With the global Space market economy revenue expanding at an ever faster pace and, according to the Space Foundation, having reached a new record of $314.17 billion in 2013, it is pleasing to know that space is one market in which the UK is already extremely well placed.
With Government support UK companies have been hard at work over the past two decades developing a range of highly sophisticated and specialist technologies including telecommunications satellites, imaging equipment and other crucial electronics components many of which are now out on space missions. The UK has a long record of success in sophisticated science based product development and the space market presents a huge opportunity for specialist companies to engage in. One particularly interesting example of a sophisticated product development is that of SABRE (Synergetic Air-Breathing Rocket Engine) and that is being developed by Reaction Engines and who BAE Systems have today announced an important investment and formation of a collaborative partnership.
Five years since the Space Innovation and Growth Strategy (SIGS) was launched and that in turn led to the creation of the Space Leadership Council, the UK Space Agency and the Satellite Applications Catapult opportunities for UK companies to further develop in the space market have probably never been better.
The twenty-year SIGS growth plan that dated from 2010 was updated last year by the Space Growth Action Plan. Covering the period 2014 to 2030 the new plan had as its aim a target of raising UK market share of an anticipated £400 billion global space enabled market to 10% by 2030. The plan also set an interim goal of growing the UK space industry to a turnover of £19 billion by 2020. It may also be worth noting that the UK is now also home to the European Centre for Space Application and Telecommunications (ECSAT).
These thoughts together with the positive view of expansion opportunity open to UK companies engaged in the space arena play very well into reasoning why BAE Systems has decided to make such an important strategic investment and formation of a working collaboration with Reaction Engines Limited. The BAE Systems investment will not only provide scope for Reaction Engines to accelerate development of SABRE™ – a new aerospace engine class that combines both jet and rocket technologies and has the potential to revolutionise hypersonic flight and the economics of space access – but will takes BAE Systems into what is undoubtedly a very fast growing and highly specialist area in which the company is ideally suited to support, help grow and benefit.
The UK space sector is estimated to have current revenues in the region of £11 billion. In turn this supports around 75,000 jobs the majority of which carry STEM (Science, technology, Engineering and Mathematics) based skills. With an already well established world-class science and technology based space industry and one that has innovation writ large all over it the UK is in my view well placed in terms of meeting the global leadership challenges laid down in the Space Growth Action Plan. Being already heavily invested on space based science laboratories and with specialist equipment produced by UK companies in use on very many international space missions growth opportunities in an ever increasing space business landscape are there for those willing to invest. Again, this makes BAE Systems new investment look very opportune.

^^^^^^^^

* _Using the information_
a - In the piece on the UK space industry, what turnover did the Space Growth Action Plan set as its interim goal for the UK space industry by 2020?
b - Carry the piece on the UK space industry forward from its final sentence.

^^^^^^^^

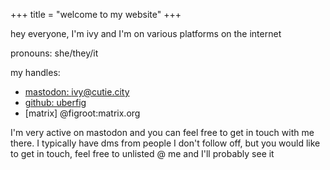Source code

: +++
title = "welcome to my website"
+++



hey everyone, I'm ivy and I'm on various platforms on the internet

pronouns: she/they/it

my handles:
- [mastodon: ivy@cutie.city](https://cutie.city/@ivy)
- [github: uberfig](https://github.com/uberfig)
- [matrix] @figroot:matrix.org

I'm very active on mastodon and you can feel free to get in touch with me there. I typically have dms from people I don't follow off, but you would like to get in touch, feel free to unlisted @ me and I'll probably see it

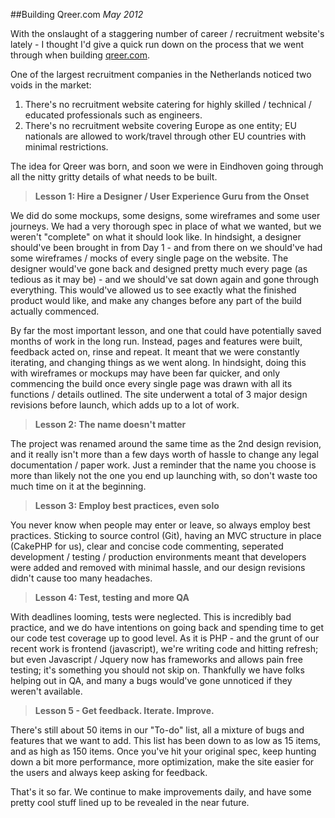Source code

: ##Building Qreer.com
_May 2012_

With the onslaught of a staggering number of career / recruitment website's lately - I thought I'd give a quick run down on the process that we went through when building [qreer.com](http://www.qreer.com).

One of the largest recruitment companies in the Netherlands noticed two voids in the market:

1. There's no recruitment website catering for highly skilled / technical / educated professionals such as engineers.
2. There's no recruitment website covering Europe as one entity; EU nationals are allowed to work/travel through other EU countries with minimal restrictions.

The idea for Qreer was born, and soon we were in Eindhoven going through all the nitty gritty details of what needs to be built.

> **Lesson 1: Hire a Designer / User Experience Guru from the Onset**

We did do some mockups, some designs, some wireframes and some user journeys. We had a very thorough spec in place of what we wanted, but we weren't "complete" on what it should look like. In hindsight, a designer should've been brought in from Day 1 - and from there on we should've had some wireframes / mocks of every single page on the website. The designer would've gone back and designed pretty much every page (as tedious as it may be) - and we should've sat down again and gone through everything. This would've allowed us to see exactly what the finished product would like, and make any changes before any part of the build actually commenced. 

By far the most important lesson, and one that could have potentially saved months of work in the long run. Instead, pages and features were built, feedback acted on, rinse and repeat. It meant that we were constantly iterating, and changing things as we went along. In hindsight, doing this with wireframes or mockups may have been far quicker, and only commencing the build once every single page was drawn with all its functions / details outlined. The site underwent a total of 3 major design revisions before launch, which adds up to a lot of work.

> **Lesson 2: The name doesn't matter**

The project was renamed around the same time as the 2nd design revision, and it really isn't more than a few days worth of hassle to change any legal documentation / paper work. Just a reminder that the name you choose is more than likely not the one you end up launching with, so don't waste too much time on it at the beginning.  
  
> **Lesson 3: Employ best practices, even solo**

You never know when people may enter or leave, so always employ best practices. Sticking to source control (Git), having an MVC structure in place (CakePHP for us), clear and concise code commenting, seperated development / testing / production environments meant that developers were added and removed with minimal hassle, and our design revisions didn't cause too many headaches.  
  
> **Lesson 4: Test, testing and more QA**

With deadlines looming, tests were neglected. This is incredibly bad practice, and we do have intentions on going back and spending time to get our code test coverage up to good level. As it is PHP - and the grunt of our recent work is frontend (javascript), we're writing code and hitting refresh; but even Javascript / Jquery now has frameworks and allows pain free testing; it's something you should not skip on. Thankfully we have folks helping out in QA, and many a bugs would've gone unnoticed if they weren't available.  
  
> **Lesson 5 - Get feedback. Iterate. Improve.**

There's still about 50 items in our "To-do" list, all a mixture of bugs and features that we want to add. This list has been down to as low as 15 items, and as high as 150 items. Once you've hit your original spec, keep hunting down a bit more performance, more optimization, make the site easier for the users and always keep asking for feedback.

That's it so far. We continue to make improvements daily, and have some pretty cool stuff lined up to be revealed in the near future.
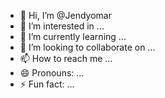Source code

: - 👋 Hi, I’m @Jendyomar
- 👀 I’m interested in ...
- 🌱 I’m currently learning ...
- 💞️ I’m looking to collaborate on ...
- 📫 How to reach me ...
- 😄 Pronouns: ...
- ⚡ Fun fact: ...

<!---
Jendyomar/Jendyomar is a ✨ special ✨ repository because its `README.md` (this file) appears on your GitHub profile.
You can click the Preview link to take a look at your changes.
--->
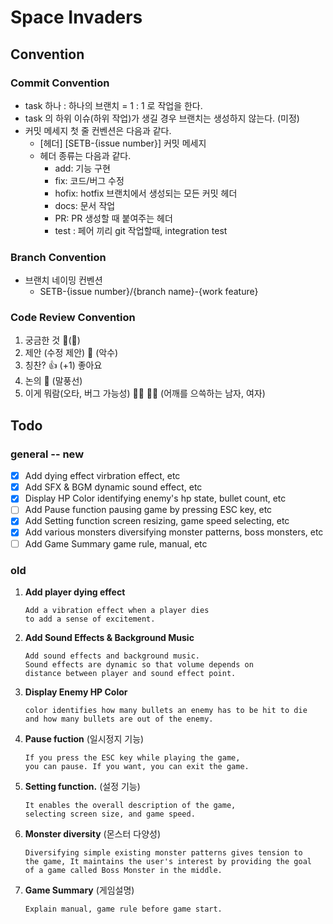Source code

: # Space Invaders

## Convention

### Commit Convention

- task 하나 : 하나의 브랜치 = 1 : 1 로 작업을 한다.
- task 의 하위 이슈(하위 작업)가 생길 경우 브랜치는 생성하지 않는다. (미정)
- 커밋 메세지 첫 줄 컨벤션은 다음과 같다.
  - [헤더] [SETB-{issue number}] 커밋 메세지
  - 헤더 종류는 다음과 같다.
    - add: 기능 구현
    - fix: 코드/버그 수정
    - hofix: hotfix 브랜치에서 생성되는 모든 커밋 헤더
    - docs: 문서 작업
    - PR: PR 생성할 때 붙여주는 헤더
    - test : 페어 끼리 git 작업할때, integration test

### Branch Convention

- 브랜치 네이밍 컨벤션
  - SETB-{issue number}/{branch name}-{work feature}

### Code Review Convention

1. 궁금한 것
   🤔(:thinking:)
2. 제안 (수정 제안)
   🤝 (악수)
3. 칭찬?
   👍 (+1)
   좋아요
4. 논의
   💬 (말풍선)
5. 이게 뭐람(오타, 버그 가능성)
   🤷‍♂️ 🤷‍♀️ (어깨를 으쓱하는 남자, 여자)

## Todo

### general -- new

- [x] Add dying effect
      virbration effect, etc
- [x] Add SFX & BGM
      dynamic sound effect, etc
- [x] Display HP Color
      identifying enemy's hp state, bullet count, etc
- [ ] Add Pause function
      pausing game by pressing ESC key, etc
- [x] Add Setting function
      screen resizing, game speed selecting, etc
- [x] Add various monsters
      diversifying monster patterns, boss monsters, etc
- [ ] Add Game Summary
      game rule, manual, etc

### old

1.  **Add player dying effect**

        Add a vibration effect when a player dies
        to add a sense of excitement.

2.  **Add Sound Effects & Background Music**

        Add sound effects and background music.
        Sound effects are dynamic so that volume depends on
        distance between player and sound effect point.

3.  **Display Enemy HP Color**

        color identifies how many bullets an enemy has to be hit to die
        and how many bullets are out of the enemy.

4.  **Pause fuction**
    (일시정지 기능)

        If you press the ESC key while playing the game,
        you can pause. If you want, you can exit the game.

5.  **Setting function.**
    (설정 기능)

        It enables the overall description of the game,
        selecting screen size, and game speed.

6.  **Monster diversity**
    (몬스터 다양성)

        Diversifying simple existing monster patterns gives tension to
        the game, It maintains the user's interest by providing the goal
        of a game called Boss Monster in the middle.

7.  **Game Summary**
    (게임설명)

        Explain manual, game rule before game start.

^^^^^^^^

* _Set of answers_
a - £19 billion.

b -
Under the terms of the agreement BAE Systems will invest £20.6 million in Reaction Engines, acquiring 20 per cent of the share capital in the process and the company has also entered into a working partner relationship with the Abingdon, Oxfordshire based company.
Not only is this an excellent example of innovation investment opportunity by BAE Systems it is clearly excellent news for Reaction Engines in that it has a shareholder and partner that can bring significant knowledge and additional skills into the important project. In detail, the establishment of the working partnership will also allow Reaction Engines to draw on BAE Systems’ extensive aerospace technology development and project management expertise. Moreover it will provide Reaction Engines with access to critical industrial, technical and capital resources to progress towards the demonstration of a ground based engine and which is a key milestone in the development of the technology. Under the agreement, BAE Systems will also enter into a preferred supplier relationship with Reaction Engines in certain agreed areas and will have representation on the board of Reaction Engines.
So who are Reaction Engines? Formed in 1999 to develop technologies required for an advanced combined cycle air-breathing rocket engine called SABRE (Synergetic Air-Breathing Rocket Engine) the company has remained privately owned. Sabre is a new class of aerospace engine designed to enable aircraft to operate from standstill on the runway to speeds of over five times the speed of sound in the atmosphere and that has a range of as much as 20,000 kilometres which is equal to travelling half way around the world. SABRE can then transition to a rocket mode of operation, allowing spaceflight at speeds up to orbital velocity, equivalent to twenty five times the speed of sound. Reaction Engines’ technology has undergone extensive independent technical assessments which have confirmed its viability and potential vehicle applications.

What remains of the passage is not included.